• **Supplied passage**
BEGIN

I'm writing an app where one component is a checklist screen. The checklist has 4 or 5 logical subsections and I want to display each section as a separate view, with the user switching between views with forward and back buttons (and eventually with a swiping gesture event but that's a separate issue).
Currently, I have a UIViewController class for managing the checklist logic, which loads the initial view from a xib. The xib contains all of the 4 or 5 views, and I can currently fairly easily switch between them just by setting up references to all the UIView objects in the UIViewController and calling
[self setView:viewNumberX];
within that class. However, this just abruptly switches the view, and doesn't have the nice iOS-style animation.
The reason I did it this was was because I thought the proper paradigm was to have one UIViewController managing one or several distinct related views - in this case, my one UIViewController is managing all 4 or 5 subviews because they are all parts of the same checklist subject to the same checklist logic. I do notice that there's a presentModalViewController:(UIViewController*)animated:BOOL method defined for UIViewControllers that does allow me the option of animating as I switch views, but this seems to require that I wrap my UIViews in 4 or 5 separate UIViewControllers, which doesn't make sense to me. The individual views don't have their own logic. Is there another way to get this functionality, or am I approaching this the wrong way?

END

Please state how many logical subsections the checklist has, according to the checklist post. These lines come from a different source than the checklist post.

• **Information**
BEGIN

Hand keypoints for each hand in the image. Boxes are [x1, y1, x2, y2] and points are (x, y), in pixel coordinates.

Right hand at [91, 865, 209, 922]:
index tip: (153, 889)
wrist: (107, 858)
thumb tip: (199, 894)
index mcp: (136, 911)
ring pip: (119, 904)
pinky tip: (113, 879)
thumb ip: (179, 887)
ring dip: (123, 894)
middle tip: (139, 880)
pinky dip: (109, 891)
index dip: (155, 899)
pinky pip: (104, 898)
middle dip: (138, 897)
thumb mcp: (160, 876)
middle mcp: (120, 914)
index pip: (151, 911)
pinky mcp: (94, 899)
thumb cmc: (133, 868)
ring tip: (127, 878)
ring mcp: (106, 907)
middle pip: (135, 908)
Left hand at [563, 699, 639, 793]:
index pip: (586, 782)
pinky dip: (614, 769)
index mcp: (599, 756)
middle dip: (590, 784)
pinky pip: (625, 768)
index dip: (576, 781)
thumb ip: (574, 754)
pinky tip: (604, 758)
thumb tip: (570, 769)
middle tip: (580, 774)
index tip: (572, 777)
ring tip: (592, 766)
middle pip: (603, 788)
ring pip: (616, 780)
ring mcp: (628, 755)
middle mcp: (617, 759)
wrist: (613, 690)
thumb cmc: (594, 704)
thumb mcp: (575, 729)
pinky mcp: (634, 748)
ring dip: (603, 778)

END

• **Expected answer**
It has 4 or 5 logical subsections.